======== DATA PROVIDED

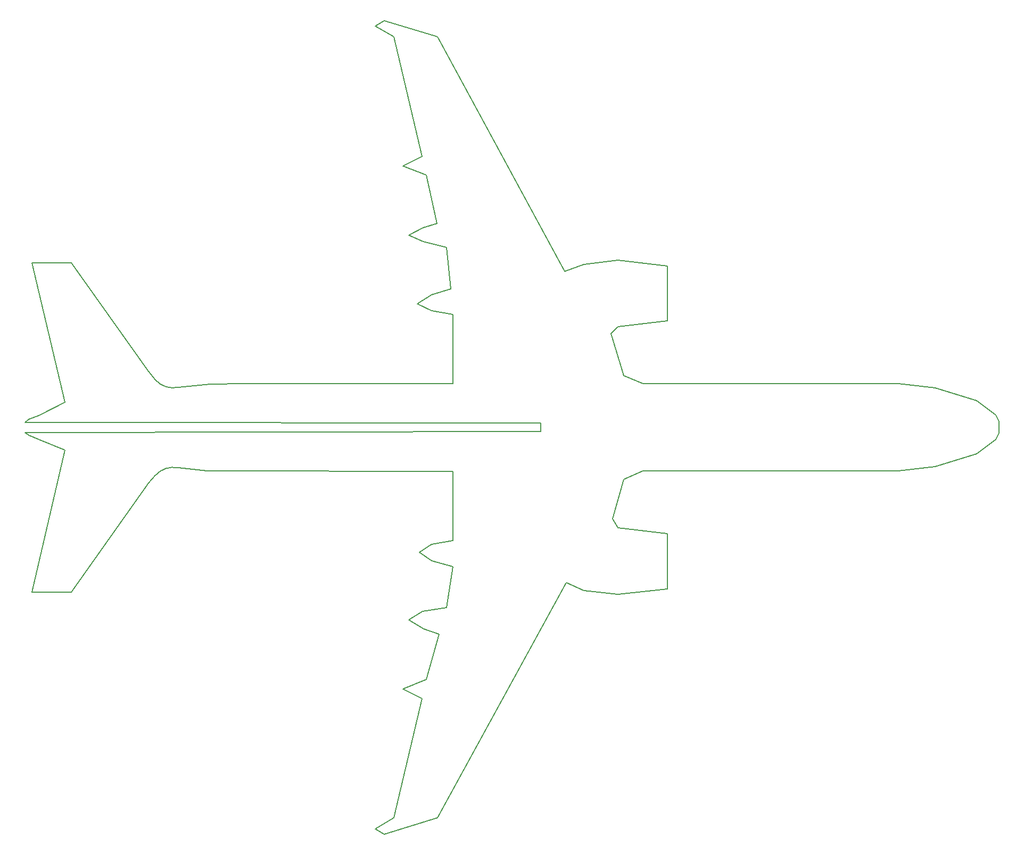
<source format=gm1>
%TF.GenerationSoftware,KiCad,Pcbnew,7.0.10*%
%TF.CreationDate,2024-11-15T17:15:35-05:00*%
%TF.ProjectId,plane,706c616e-652e-46b6-9963-61645f706362,rev?*%
%TF.SameCoordinates,Original*%
%TF.FileFunction,Profile,NP*%
%FSLAX46Y46*%
G04 Gerber Fmt 4.6, Leading zero omitted, Abs format (unit mm)*
G04 Created by KiCad (PCBNEW 7.0.10) date 2024-11-15 17:15:35*
%MOMM*%
%LPD*%
G01*
G04 APERTURE LIST*
%TA.AperFunction,Profile*%
%ADD10C,0.200000*%
%TD*%
%ADD11C,0.200000*%
G04 APERTURE END LIST*
D10*
X108198816Y-123240546D02*
X108199032Y-121907174D01*
X90024649Y-162737028D02*
X92077219Y-155489773D01*
X92077219Y-155489773D02*
X89555812Y-154663441D01*
X87185043Y-153196285D02*
X89555812Y-154663441D01*
X89439217Y-151874873D02*
X87185043Y-153196285D01*
X94247102Y-140568975D02*
X90863321Y-141174758D01*
X88900000Y-142439987D02*
X90863321Y-141174758D01*
X88900000Y-142439987D02*
X90882118Y-143829413D01*
X94253433Y-144713848D02*
X90882118Y-143829413D01*
X170971568Y-128802453D02*
X165096288Y-129538916D01*
X177575568Y-126770453D02*
X170971568Y-128802453D01*
X181131568Y-123468453D02*
X180623568Y-124484453D01*
X180623568Y-124484453D02*
X177575568Y-126770453D01*
X181102000Y-121666000D02*
X181131568Y-123468453D01*
X119380000Y-107696000D02*
X120525945Y-106578618D01*
X121378831Y-114338573D02*
X119380000Y-107696000D01*
X128394056Y-96910465D02*
X120525945Y-96009739D01*
X128394056Y-96910465D02*
X128394056Y-105652810D01*
X90024649Y-82447880D02*
X91694000Y-90170000D01*
X89492553Y-90847624D02*
X91694000Y-90170000D01*
X90863321Y-101501108D02*
X93922839Y-100593842D01*
X90863321Y-101501108D02*
X90863321Y-101501108D01*
X88550214Y-102947322D02*
X90863321Y-104010150D01*
X88550214Y-102947322D02*
X90863321Y-101501108D01*
X94247102Y-129592906D02*
X55118001Y-129491059D01*
X180594000Y-120650000D02*
X181102000Y-121666000D01*
X177546000Y-118364000D02*
X180594000Y-120650000D01*
X170942000Y-116332000D02*
X177546000Y-118364000D01*
X165096288Y-115645992D02*
X170942000Y-116332000D01*
X86312092Y-164219050D02*
X90024649Y-162737028D01*
X46916972Y-115043151D02*
X45831089Y-113686831D01*
X32512000Y-126238000D02*
X28402318Y-124532936D01*
X46916954Y-115043167D02*
G75*
G03*
X50525603Y-116214018I2802546J2491167D01*
G01*
X27287262Y-96396927D02*
X32512000Y-118618000D01*
D11*
X164697634Y-129540000D02*
X164909574Y-129539938D01*
X165096288Y-129538916D01*
D10*
X87185043Y-91988622D02*
X89492553Y-93007027D01*
X55118001Y-129491059D02*
X50546000Y-129032001D01*
X81884685Y-58695198D02*
X84820409Y-60429945D01*
X112014000Y-97790000D02*
X115027402Y-96656729D01*
X128394056Y-105652810D02*
X120525945Y-106578618D01*
X33573370Y-96396927D02*
X45831089Y-113686831D01*
X27287262Y-148787980D02*
X32512000Y-126238000D01*
X94247102Y-104615933D02*
X90863321Y-104010150D01*
X94247102Y-140568975D02*
X94247102Y-129592906D01*
X128394056Y-139532097D02*
X120525945Y-138606290D01*
X89439217Y-151874873D02*
X93227257Y-151261013D01*
X83352547Y-187300799D02*
X91826116Y-184754963D01*
X27287262Y-148787980D02*
X33573370Y-148787980D01*
X33573370Y-148787980D02*
X45831089Y-131498077D01*
X61061644Y-115592002D02*
X55614176Y-115740306D01*
X89322509Y-165707617D02*
X86312092Y-164219050D01*
X94247102Y-104615933D02*
X94247102Y-115592002D01*
X32512000Y-118618000D02*
X28355295Y-120665442D01*
X128394056Y-148274443D02*
X128394056Y-139532097D01*
X84820409Y-184754963D02*
X89322509Y-165707617D01*
X112268000Y-147320000D02*
X115027402Y-148528179D01*
X89492553Y-90847624D02*
X87185043Y-91988622D01*
X28355295Y-120665442D02*
X26759484Y-121331152D01*
D11*
X164697634Y-115644907D02*
X164909574Y-115644969D01*
X165096288Y-115645992D01*
D10*
X26181779Y-123407090D02*
X108198816Y-123240546D01*
X27287262Y-96396927D02*
X33573370Y-96396927D01*
X46937369Y-130202868D02*
X45831089Y-131498077D01*
X50545997Y-129032017D02*
G75*
G03*
X46937370Y-130202869I-806097J-3661983D01*
G01*
X55614176Y-115740306D02*
X50525603Y-116214019D01*
X93922839Y-100593842D02*
X93227257Y-93923895D01*
X115027402Y-148528179D02*
X120525945Y-149175169D01*
X89322509Y-79477291D02*
X86312092Y-80965858D01*
X115027402Y-96656729D02*
X120525945Y-96009739D01*
X81884685Y-58695198D02*
X83352547Y-57884109D01*
X120525945Y-138606290D02*
X119634000Y-137160000D01*
X26742220Y-123840408D02*
X28402318Y-124532936D01*
X121378831Y-114338573D02*
X124460000Y-115644907D01*
X119634000Y-137160000D02*
X121378831Y-130846335D01*
X81884685Y-186489710D02*
X83352547Y-187300799D01*
X94253433Y-144713848D02*
X93227257Y-151261013D01*
X91826116Y-60429945D02*
X112014000Y-97790000D01*
X120525945Y-149175169D02*
X128394056Y-148274443D01*
X26759484Y-121331152D02*
X26169787Y-121787090D01*
X84820409Y-60429945D02*
X89322509Y-79477291D01*
X91826116Y-184754963D02*
X112268000Y-147320000D01*
X124460000Y-115644907D02*
X164697634Y-115644907D01*
X89492553Y-93007027D02*
X93227257Y-93923895D01*
X124460000Y-129540000D02*
X164697634Y-129540000D01*
X83352547Y-57884109D02*
X91826116Y-60429945D01*
X26181779Y-123407090D02*
X26742220Y-123840408D01*
X26169787Y-121787090D02*
X108199032Y-121907174D01*
X121378831Y-130846335D02*
X124460000Y-129540000D01*
X86312092Y-80965858D02*
X90024649Y-82447880D01*
X94247102Y-115592002D02*
X61061644Y-115592002D01*
X81884685Y-186489710D02*
X84820409Y-184754963D01*
M02*

</source>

================

▶ _DIRECTIONS FOR THIS TASK_: Return the entries exactly as given. Do not include pictures.

▶ _TASK ANSWER_:
<source format=gm1>
%TF.GenerationSoftware,KiCad,Pcbnew,7.0.10*%
%TF.CreationDate,2024-11-15T17:15:35-05:00*%
%TF.ProjectId,plane,706c616e-652e-46b6-9963-61645f706362,rev?*%
%TF.SameCoordinates,Original*%
%TF.FileFunction,Profile,NP*%
%FSLAX46Y46*%
G04 Gerber Fmt 4.6, Leading zero omitted, Abs format (unit mm)*
G04 Created by KiCad (PCBNEW 7.0.10) date 2024-11-15 17:15:35*
%MOMM*%
%LPD*%
G01*
G04 APERTURE LIST*
%TA.AperFunction,Profile*%
%ADD10C,0.200000*%
%TD*%
%ADD11C,0.200000*%
G04 APERTURE END LIST*
D10*
X108198816Y-123240546D02*
X108199032Y-121907174D01*
X90024649Y-162737028D02*
X92077219Y-155489773D01*
X92077219Y-155489773D02*
X89555812Y-154663441D01*
X87185043Y-153196285D02*
X89555812Y-154663441D01*
X89439217Y-151874873D02*
X87185043Y-153196285D01*
X94247102Y-140568975D02*
X90863321Y-141174758D01*
X88900000Y-142439987D02*
X90863321Y-141174758D01*
X88900000Y-142439987D02*
X90882118Y-143829413D01*
X94253433Y-144713848D02*
X90882118Y-143829413D01*
X170971568Y-128802453D02*
X165096288Y-129538916D01*
X177575568Y-126770453D02*
X170971568Y-128802453D01*
X181131568Y-123468453D02*
X180623568Y-124484453D01*
X180623568Y-124484453D02*
X177575568Y-126770453D01*
X181102000Y-121666000D02*
X181131568Y-123468453D01*
X119380000Y-107696000D02*
X120525945Y-106578618D01*
X121378831Y-114338573D02*
X119380000Y-107696000D01*
X128394056Y-96910465D02*
X120525945Y-96009739D01*
X128394056Y-96910465D02*
X128394056Y-105652810D01*
X90024649Y-82447880D02*
X91694000Y-90170000D01*
X89492553Y-90847624D02*
X91694000Y-90170000D01*
X90863321Y-101501108D02*
X93922839Y-100593842D01*
X90863321Y-101501108D02*
X90863321Y-101501108D01*
X88550214Y-102947322D02*
X90863321Y-104010150D01*
X88550214Y-102947322D02*
X90863321Y-101501108D01*
X94247102Y-129592906D02*
X55118001Y-129491059D01*
X180594000Y-120650000D02*
X181102000Y-121666000D01*
X177546000Y-118364000D02*
X180594000Y-120650000D01*
X170942000Y-116332000D02*
X177546000Y-118364000D01*
X165096288Y-115645992D02*
X170942000Y-116332000D01*
X86312092Y-164219050D02*
X90024649Y-162737028D01*
X46916972Y-115043151D02*
X45831089Y-113686831D01*
X32512000Y-126238000D02*
X28402318Y-124532936D01*
X46916954Y-115043167D02*
G75*
G03*
X50525603Y-116214018I2802546J2491167D01*
G01*
X27287262Y-96396927D02*
X32512000Y-118618000D01*
D11*
X164697634Y-129540000D02*
X164909574Y-129539938D01*
X165096288Y-129538916D01*
D10*
X87185043Y-91988622D02*
X89492553Y-93007027D01*
X55118001Y-129491059D02*
X50546000Y-129032001D01*
X81884685Y-58695198D02*
X84820409Y-60429945D01*
X112014000Y-97790000D02*
X115027402Y-96656729D01*
X128394056Y-105652810D02*
X120525945Y-106578618D01*
X33573370Y-96396927D02*
X45831089Y-113686831D01*
X27287262Y-148787980D02*
X32512000Y-126238000D01*
X94247102Y-104615933D02*
X90863321Y-104010150D01*
X94247102Y-140568975D02*
X94247102Y-129592906D01*
X128394056Y-139532097D02*
X120525945Y-138606290D01*
X89439217Y-151874873D02*
X93227257Y-151261013D01*
X83352547Y-187300799D02*
X91826116Y-184754963D01*
X27287262Y-148787980D02*
X33573370Y-148787980D01*
X33573370Y-148787980D02*
X45831089Y-131498077D01*
X61061644Y-115592002D02*
X55614176Y-115740306D01*
X89322509Y-165707617D02*
X86312092Y-164219050D01*
X94247102Y-104615933D02*
X94247102Y-115592002D01*
X32512000Y-118618000D02*
X28355295Y-120665442D01*
X128394056Y-148274443D02*
X128394056Y-139532097D01*
X84820409Y-184754963D02*
X89322509Y-165707617D01*
X112268000Y-147320000D02*
X115027402Y-148528179D01*
X89492553Y-90847624D02*
X87185043Y-91988622D01*
X28355295Y-120665442D02*
X26759484Y-121331152D01*
D11*
X164697634Y-115644907D02*
X164909574Y-115644969D01*
X165096288Y-115645992D01*
D10*
X26181779Y-123407090D02*
X108198816Y-123240546D01*
X27287262Y-96396927D02*
X33573370Y-96396927D01*
X46937369Y-130202868D02*
X45831089Y-131498077D01*
X50545997Y-129032017D02*
G75*
G03*
X46937370Y-130202869I-806097J-3661983D01*
G01*
X55614176Y-115740306D02*
X50525603Y-116214019D01*
X93922839Y-100593842D02*
X93227257Y-93923895D01*
X115027402Y-148528179D02*
X120525945Y-149175169D01*
X89322509Y-79477291D02*
X86312092Y-80965858D01*
X115027402Y-96656729D02*
X120525945Y-96009739D01*
X81884685Y-58695198D02*
X83352547Y-57884109D01*
X120525945Y-138606290D02*
X119634000Y-137160000D01*
X26742220Y-123840408D02*
X28402318Y-124532936D01*
X121378831Y-114338573D02*
X124460000Y-115644907D01*
X119634000Y-137160000D02*
X121378831Y-130846335D01*
X81884685Y-186489710D02*
X83352547Y-187300799D01*
X94253433Y-144713848D02*
X93227257Y-151261013D01*
X91826116Y-60429945D02*
X112014000Y-97790000D01*
X120525945Y-149175169D02*
X128394056Y-148274443D01*
X26759484Y-121331152D02*
X26169787Y-121787090D01*
X84820409Y-60429945D02*
X89322509Y-79477291D01*
X91826116Y-184754963D02*
X112268000Y-147320000D01*
X124460000Y-115644907D02*
X164697634Y-115644907D01*
X89492553Y-93007027D02*
X93227257Y-93923895D01*
X124460000Y-129540000D02*
X164697634Y-129540000D01*
X83352547Y-57884109D02*
X91826116Y-60429945D01*
X26181779Y-123407090D02*
X26742220Y-123840408D01*
X26169787Y-121787090D02*
X108199032Y-121907174D01*
X121378831Y-130846335D02*
X124460000Y-129540000D01*
X86312092Y-80965858D02*
X90024649Y-82447880D01*
X94247102Y-115592002D02*
X61061644Y-115592002D01*
X81884685Y-186489710D02*
X84820409Y-184754963D01*
M02*

</source>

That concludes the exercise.